La Fundación centra sus esfuerzos en el distrito rural de Anantapur, y más concretamente con los 'dálits' o 'intocables', un grupo al que se considera sin casta y a quienes históricamente se ha condenado a realizar los trabajos más serviles y humillantes de la sociedad.

Gracias al trabajo de Rural Development Trust (RDT), la primera organización creada por Vicente Ferrer en la India, los habitantes de Anantapur gozan de infraestructuras, escuelas, hospitales y otros muchos servicios básicos.

Las mujeres han sido beneficiadas de forma especial del trabajo desarrollado por Vicente Ferrer en la India. Women Development Trust (WDT), organización paralela a RDT, ha ido creciendo desde 1982 hasta convertirse en alma gemela de su predecesora en cuanto a áreas de trabajo.

Desde los inicios de la Fundación, Ferrer vivió sobre el terreno los desastres acaecidos en la India.

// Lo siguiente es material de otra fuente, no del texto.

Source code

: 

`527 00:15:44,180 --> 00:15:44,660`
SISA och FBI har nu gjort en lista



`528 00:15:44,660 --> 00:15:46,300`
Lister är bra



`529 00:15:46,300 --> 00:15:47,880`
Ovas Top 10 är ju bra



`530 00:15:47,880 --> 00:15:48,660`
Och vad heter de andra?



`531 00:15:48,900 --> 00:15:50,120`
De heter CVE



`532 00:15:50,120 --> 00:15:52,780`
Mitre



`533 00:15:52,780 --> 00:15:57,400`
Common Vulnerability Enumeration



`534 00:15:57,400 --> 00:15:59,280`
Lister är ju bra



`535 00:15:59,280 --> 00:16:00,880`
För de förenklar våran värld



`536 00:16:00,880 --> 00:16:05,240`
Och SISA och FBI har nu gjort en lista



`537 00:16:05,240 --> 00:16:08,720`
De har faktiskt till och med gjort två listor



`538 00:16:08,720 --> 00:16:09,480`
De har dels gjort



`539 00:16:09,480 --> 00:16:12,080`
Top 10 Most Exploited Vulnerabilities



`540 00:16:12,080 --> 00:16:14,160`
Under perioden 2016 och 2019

Su labor constante con los campesinos despertó la ira de la clase dirigente, y en 1968 fue expulsado del país. Ferrer fue testigo de cómo su apoyo a los más desfavorecidos era recíproco, de cómo se había ganado con su trabajo diario el respeto de miles de personas. A sólo dos días de tener que abandonar la India, más de 30.000 campesinos recorrieron 250 kilómetros entre Manmad y Mumbai para exigir Justicia.
El misionero se despidió de la muchedumbre que decidió acompañarle al aeropuerto con una única frase: «Ya vuelvo... esperadme». Promesa que terminaría cumpliendo con la ayuda de Indira Gandhi. A su vuelta, sólo un estado indio estuvo dispuesto a acogerle: Andhra Pradesh.
Se instaló en una tierra inhóspita y paupérrima, Anantapur, donde algunos políticos siguieron obstaculizándole el camino.
Lejos de rendirse, en 1970 fundó Rural Development Trust (RDT), una organización para contribuir al desarrollo de Anantapur. Ese mismo año, el misionero abandonó la Compañía de Jesús y se casó con una periodista inglesa, Anne Perry. Fue en 1996 cuando creó su propia fundación, la Fundación Vicente Ferrer, con la intención de dar una continuidad económica a su importante labor humanitaria en la India. En 1998, sus esfuerzos fueron reconocidos con el Premio Príncipe de Asturias de la Concordia.